▼▼▼

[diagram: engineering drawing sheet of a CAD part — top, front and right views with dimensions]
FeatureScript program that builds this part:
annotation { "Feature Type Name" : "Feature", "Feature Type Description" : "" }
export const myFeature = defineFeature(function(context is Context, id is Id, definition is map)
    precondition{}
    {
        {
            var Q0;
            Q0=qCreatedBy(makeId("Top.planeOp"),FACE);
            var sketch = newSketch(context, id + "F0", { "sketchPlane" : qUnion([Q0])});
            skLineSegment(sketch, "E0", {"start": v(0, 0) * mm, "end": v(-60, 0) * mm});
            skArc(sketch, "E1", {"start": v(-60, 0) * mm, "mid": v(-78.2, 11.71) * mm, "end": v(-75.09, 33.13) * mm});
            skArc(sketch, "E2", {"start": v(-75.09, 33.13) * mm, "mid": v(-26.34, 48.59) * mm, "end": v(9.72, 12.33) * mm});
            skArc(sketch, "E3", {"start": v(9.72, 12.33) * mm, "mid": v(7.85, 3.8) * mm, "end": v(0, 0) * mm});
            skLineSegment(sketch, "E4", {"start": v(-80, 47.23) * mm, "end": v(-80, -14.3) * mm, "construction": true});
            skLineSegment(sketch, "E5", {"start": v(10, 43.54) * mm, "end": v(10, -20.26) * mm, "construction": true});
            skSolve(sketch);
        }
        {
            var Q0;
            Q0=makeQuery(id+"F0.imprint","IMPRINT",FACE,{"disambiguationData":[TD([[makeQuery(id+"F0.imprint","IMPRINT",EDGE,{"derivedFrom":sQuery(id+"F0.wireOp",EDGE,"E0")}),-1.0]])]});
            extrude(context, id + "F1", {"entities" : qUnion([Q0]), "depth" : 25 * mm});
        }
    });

▲▲▲

▶ [Set problem]: Please convert the records above into a numbered list with one line per item, skipping any blank lines.

▶ [Worked answer]:
1. [diagram: engineering drawing sheet of a CAD part — top, front and right views with dimensions]
2. FeatureScript program that builds this part:
3. annotation { "Feature Type Name" : "Feature", "Feature Type Description" : "" }
4. export const myFeature = defineFeature(function(context is Context, id is Id, definition is map)
5.     precondition{}
6.     {
7.         {
8.             var Q0;
9.             Q0=qCreatedBy(makeId("Top.planeOp"),FACE);
10.             var sketch = newSketch(context, id + "F0", { "sketchPlane" : qUnion([Q0])});
11.             skLineSegment(sketch, "E0", {"start": v(0, 0) * mm, "end": v(-60, 0) * mm});
12.             skArc(sketch, "E1", {"start": v(-60, 0) * mm, "mid": v(-78.2, 11.71) * mm, "end": v(-75.09, 33.13) * mm});
13.             skArc(sketch, "E2", {"start": v(-75.09, 33.13) * mm, "mid": v(-26.34, 48.59) * mm, "end": v(9.72, 12.33) * mm});
14.             skArc(sketch, "E3", {"start": v(9.72, 12.33) * mm, "mid": v(7.85, 3.8) * mm, "end": v(0, 0) * mm});
15.             skLineSegment(sketch, "E4", {"start": v(-80, 47.23) * mm, "end": v(-80, -14.3) * mm, "construction": true});
16.             skLineSegment(sketch, "E5", {"start": v(10, 43.54) * mm, "end": v(10, -20.26) * mm, "construction": true});
17.             skSolve(sketch);
18.         }
19.         {
20.             var Q0;
21.             Q0=makeQuery(id+"F0.imprint","IMPRINT",FACE,{"disambiguationData":[TD([[makeQuery(id+"F0.imprint","IMPRINT",EDGE,{"derivedFrom":sQuery(id+"F0.wireOp",EDGE,"E0")}),-1.0]])]});
22.             extrude(context, id + "F1", {"entities" : qUnion([Q0]), "depth" : 25 * mm});
23.         }
24.     });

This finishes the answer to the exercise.